TASK OBJECTIVE:
Set down a precise copy of the whole listing.

DATA:

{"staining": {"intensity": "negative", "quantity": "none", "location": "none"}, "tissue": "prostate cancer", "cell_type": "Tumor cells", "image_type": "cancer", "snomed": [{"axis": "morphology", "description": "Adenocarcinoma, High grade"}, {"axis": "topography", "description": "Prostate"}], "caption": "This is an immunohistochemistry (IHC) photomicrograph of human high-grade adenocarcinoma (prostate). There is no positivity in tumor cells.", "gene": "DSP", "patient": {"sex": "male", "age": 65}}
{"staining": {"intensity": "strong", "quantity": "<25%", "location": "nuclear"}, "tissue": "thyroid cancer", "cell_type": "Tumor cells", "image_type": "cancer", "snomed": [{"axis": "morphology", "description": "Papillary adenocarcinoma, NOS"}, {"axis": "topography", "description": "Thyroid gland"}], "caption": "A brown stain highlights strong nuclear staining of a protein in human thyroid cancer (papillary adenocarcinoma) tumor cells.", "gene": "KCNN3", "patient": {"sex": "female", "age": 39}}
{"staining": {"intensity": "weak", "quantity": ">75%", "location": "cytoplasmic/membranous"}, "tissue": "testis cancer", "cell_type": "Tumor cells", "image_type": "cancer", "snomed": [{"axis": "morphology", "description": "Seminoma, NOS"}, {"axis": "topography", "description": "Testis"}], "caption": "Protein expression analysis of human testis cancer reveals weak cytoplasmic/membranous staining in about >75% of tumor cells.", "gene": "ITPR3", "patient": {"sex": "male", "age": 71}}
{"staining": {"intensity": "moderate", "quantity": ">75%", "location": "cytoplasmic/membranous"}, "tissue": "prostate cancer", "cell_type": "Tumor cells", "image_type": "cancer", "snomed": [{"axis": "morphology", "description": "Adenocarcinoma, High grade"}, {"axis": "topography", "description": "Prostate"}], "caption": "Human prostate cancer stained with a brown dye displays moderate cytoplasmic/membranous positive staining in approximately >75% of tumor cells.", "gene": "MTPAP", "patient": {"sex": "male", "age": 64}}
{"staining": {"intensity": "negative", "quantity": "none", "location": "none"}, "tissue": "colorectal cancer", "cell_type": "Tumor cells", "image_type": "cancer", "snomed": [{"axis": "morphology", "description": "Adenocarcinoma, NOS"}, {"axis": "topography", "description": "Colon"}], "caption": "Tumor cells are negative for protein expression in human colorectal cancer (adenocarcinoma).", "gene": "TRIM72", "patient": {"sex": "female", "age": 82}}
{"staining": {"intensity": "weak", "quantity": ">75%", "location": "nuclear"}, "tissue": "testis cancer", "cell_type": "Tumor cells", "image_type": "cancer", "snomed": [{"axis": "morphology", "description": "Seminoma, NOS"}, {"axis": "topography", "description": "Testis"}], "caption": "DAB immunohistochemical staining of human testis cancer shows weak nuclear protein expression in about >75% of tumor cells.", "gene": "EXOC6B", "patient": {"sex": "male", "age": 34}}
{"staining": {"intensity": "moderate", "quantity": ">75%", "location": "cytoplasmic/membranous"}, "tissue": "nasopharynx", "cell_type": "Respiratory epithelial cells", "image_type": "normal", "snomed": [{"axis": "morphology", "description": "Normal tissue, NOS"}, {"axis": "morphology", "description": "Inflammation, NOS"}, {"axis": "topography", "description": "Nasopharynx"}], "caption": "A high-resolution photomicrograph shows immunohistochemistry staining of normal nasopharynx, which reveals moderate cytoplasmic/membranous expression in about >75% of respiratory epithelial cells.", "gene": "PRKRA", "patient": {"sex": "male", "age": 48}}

PROBLEM SOLUTION:
{"staining": {"intensity": "negative", "quantity": "none", "location": "none"}, "tissue": "prostate cancer", "cell_type": "Tumor cells", "image_type": "cancer", "snomed": [{"axis": "morphology", "description": "Adenocarcinoma, High grade"}, {"axis": "topography", "description": "Prostate"}], "caption": "This is an immunohistochemistry (IHC) photomicrograph of human high-grade adenocarcinoma (prostate). There is no positivity in tumor cells.", "gene": "DSP", "patient": {"sex": "male", "age": 65}}
{"staining": {"intensity": "strong", "quantity": "<25%", "location": "nuclear"}, "tissue": "thyroid cancer", "cell_type": "Tumor cells", "image_type": "cancer", "snomed": [{"axis": "morphology", "description": "Papillary adenocarcinoma, NOS"}, {"axis": "topography", "description": "Thyroid gland"}], "caption": "A brown stain highlights strong nuclear staining of a protein in human thyroid cancer (papillary adenocarcinoma) tumor cells.", "gene": "KCNN3", "patient": {"sex": "female", "age": 39}}
{"staining": {"intensity": "weak", "quantity": ">75%", "location": "cytoplasmic/membranous"}, "tissue": "testis cancer", "cell_type": "Tumor cells", "image_type": "cancer", "snomed": [{"axis": "morphology", "description": "Seminoma, NOS"}, {"axis": "topography", "description": "Testis"}], "caption": "Protein expression analysis of human testis cancer reveals weak cytoplasmic/membranous staining in about >75% of tumor cells.", "gene": "ITPR3", "patient": {"sex": "male", "age": 71}}
{"staining": {"intensity": "moderate", "quantity": ">75%", "location": "cytoplasmic/membranous"}, "tissue": "prostate cancer", "cell_type": "Tumor cells", "image_type": "cancer", "snomed": [{"axis": "morphology", "description": "Adenocarcinoma, High grade"}, {"axis": "topography", "description": "Prostate"}], "caption": "Human prostate cancer stained with a brown dye displays moderate cytoplasmic/membranous positive staining in approximately >75% of tumor cells.", "gene": "MTPAP", "patient": {"sex": "male", "age": 64}}
{"staining": {"intensity": "negative", "quantity": "none", "location": "none"}, "tissue": "colorectal cancer", "cell_type": "Tumor cells", "image_type": "cancer", "snomed": [{"axis": "morphology", "description": "Adenocarcinoma, NOS"}, {"axis": "topography", "description": "Colon"}], "caption": "Tumor cells are negative for protein expression in human colorectal cancer (adenocarcinoma).", "gene": "TRIM72", "patient": {"sex": "female", "age": 82}}
{"staining": {"intensity": "weak", "quantity": ">75%", "location": "nuclear"}, "tissue": "testis cancer", "cell_type": "Tumor cells", "image_type": "cancer", "snomed": [{"axis": "morphology", "description": "Seminoma, NOS"}, {"axis": "topography", "description": "Testis"}], "caption": "DAB immunohistochemical staining of human testis cancer shows weak nuclear protein expression in about >75% of tumor cells.", "gene": "EXOC6B", "patient": {"sex": "male", "age": 34}}
{"staining": {"intensity": "moderate", "quantity": ">75%", "location": "cytoplasmic/membranous"}, "tissue": "nasopharynx", "cell_type": "Respiratory epithelial cells", "image_type": "normal", "snomed": [{"axis": "morphology", "description": "Normal tissue, NOS"}, {"axis": "morphology", "description": "Inflammation, NOS"}, {"axis": "topography", "description": "Nasopharynx"}], "caption": "A high-resolution photomicrograph shows immunohistochemistry staining of normal nasopharynx, which reveals moderate cytoplasmic/membranous expression in about >75% of respiratory epithelial cells.", "gene": "PRKRA", "patient": {"sex": "male", "age": 48}}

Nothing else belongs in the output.